• [Extracted material]

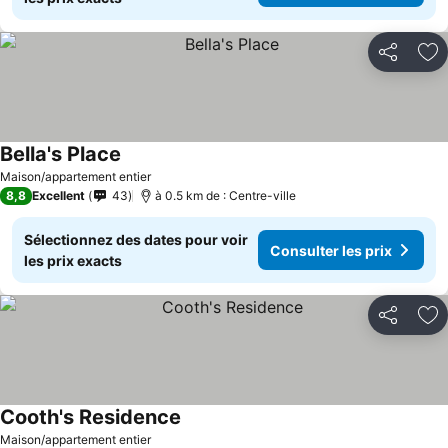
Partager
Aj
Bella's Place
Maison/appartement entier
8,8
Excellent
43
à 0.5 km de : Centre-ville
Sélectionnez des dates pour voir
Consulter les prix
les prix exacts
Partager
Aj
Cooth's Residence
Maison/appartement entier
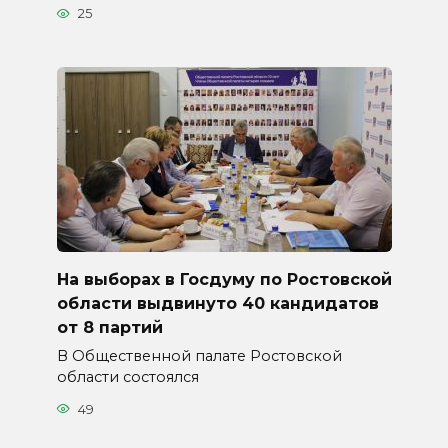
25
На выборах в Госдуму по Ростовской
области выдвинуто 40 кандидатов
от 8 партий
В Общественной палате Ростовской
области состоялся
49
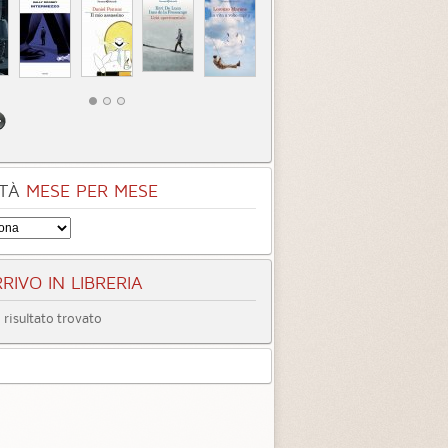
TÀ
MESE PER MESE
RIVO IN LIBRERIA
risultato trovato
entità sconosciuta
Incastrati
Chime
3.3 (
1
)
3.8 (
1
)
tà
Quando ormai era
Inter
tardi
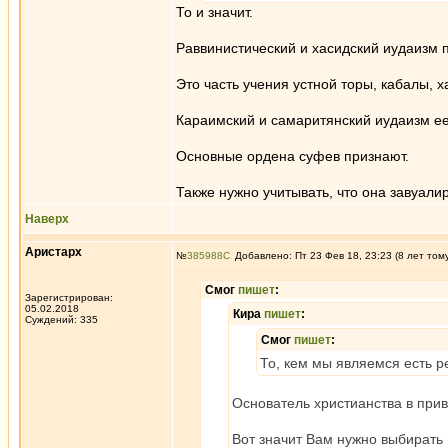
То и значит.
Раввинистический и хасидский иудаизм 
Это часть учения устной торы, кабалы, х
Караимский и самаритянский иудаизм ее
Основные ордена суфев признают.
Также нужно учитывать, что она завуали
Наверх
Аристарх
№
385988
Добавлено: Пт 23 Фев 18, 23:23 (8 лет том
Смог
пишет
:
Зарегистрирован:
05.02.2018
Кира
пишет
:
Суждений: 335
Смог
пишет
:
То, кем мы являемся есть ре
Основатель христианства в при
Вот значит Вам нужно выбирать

* * *

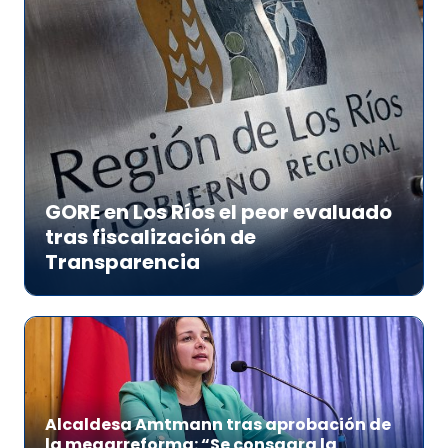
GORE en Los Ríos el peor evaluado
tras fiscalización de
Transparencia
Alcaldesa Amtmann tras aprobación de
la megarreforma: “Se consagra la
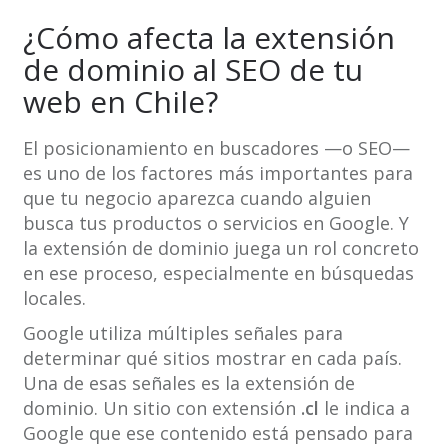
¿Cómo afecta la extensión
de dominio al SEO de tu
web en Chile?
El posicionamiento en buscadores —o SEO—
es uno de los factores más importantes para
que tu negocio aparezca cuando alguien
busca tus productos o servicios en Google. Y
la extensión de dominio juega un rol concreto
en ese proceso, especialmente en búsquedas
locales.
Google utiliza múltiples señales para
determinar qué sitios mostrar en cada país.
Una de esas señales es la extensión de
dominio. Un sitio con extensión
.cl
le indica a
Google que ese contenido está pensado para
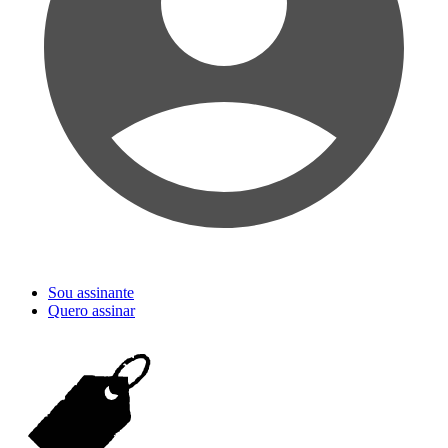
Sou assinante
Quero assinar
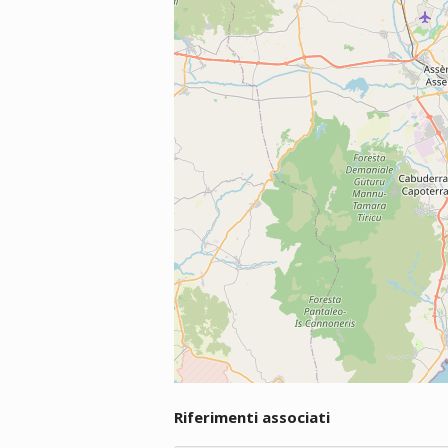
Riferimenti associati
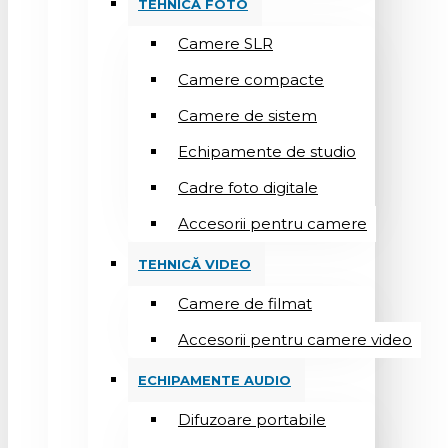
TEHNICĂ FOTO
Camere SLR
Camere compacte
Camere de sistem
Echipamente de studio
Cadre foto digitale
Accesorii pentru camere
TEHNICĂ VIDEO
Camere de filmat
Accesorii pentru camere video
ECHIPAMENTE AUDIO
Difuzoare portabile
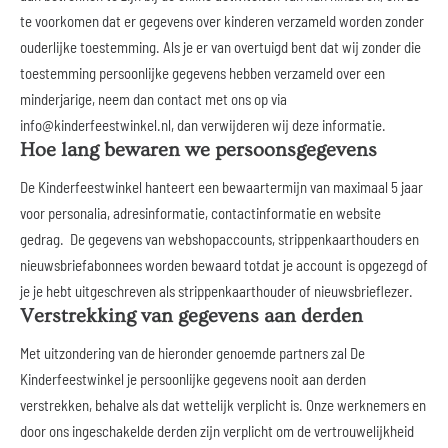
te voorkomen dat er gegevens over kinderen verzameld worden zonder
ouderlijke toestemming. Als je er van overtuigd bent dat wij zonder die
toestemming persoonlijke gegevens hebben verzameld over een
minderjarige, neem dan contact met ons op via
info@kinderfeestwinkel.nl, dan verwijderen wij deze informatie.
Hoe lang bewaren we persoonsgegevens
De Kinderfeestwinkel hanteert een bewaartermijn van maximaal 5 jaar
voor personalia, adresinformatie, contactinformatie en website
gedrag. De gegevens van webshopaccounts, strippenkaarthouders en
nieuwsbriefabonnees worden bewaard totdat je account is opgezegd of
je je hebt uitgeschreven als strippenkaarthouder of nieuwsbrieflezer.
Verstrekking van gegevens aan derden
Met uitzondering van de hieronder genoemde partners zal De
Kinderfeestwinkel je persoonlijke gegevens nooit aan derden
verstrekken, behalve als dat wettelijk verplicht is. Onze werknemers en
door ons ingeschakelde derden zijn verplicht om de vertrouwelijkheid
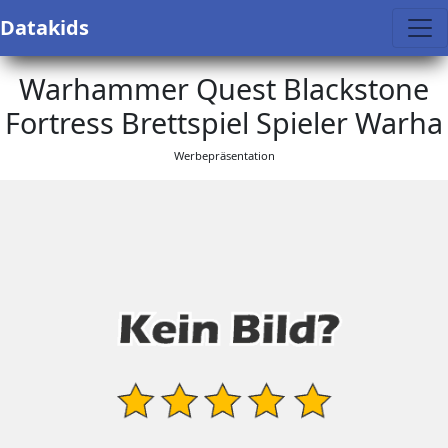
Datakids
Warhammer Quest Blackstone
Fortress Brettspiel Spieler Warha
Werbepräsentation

• [Instructions for the task]
Copy out the part that opens with the line containing "TEHNICĂ FOTO" and closes with the line containing "Difuzoare portabile". Rename "Cadre foto digitale" to "Rame foto digitale" and leave every other line as it is.

• [Answer to the exercise]
TEHNICĂ FOTO
Camere SLR
Camere compacte
Camere de sistem
Echipamente de studio
Rame foto digitale
Accesorii pentru camere
TEHNICĂ VIDEO
Camere de filmat
Accesorii pentru camere video
ECHIPAMENTE AUDIO
Difuzoare portabile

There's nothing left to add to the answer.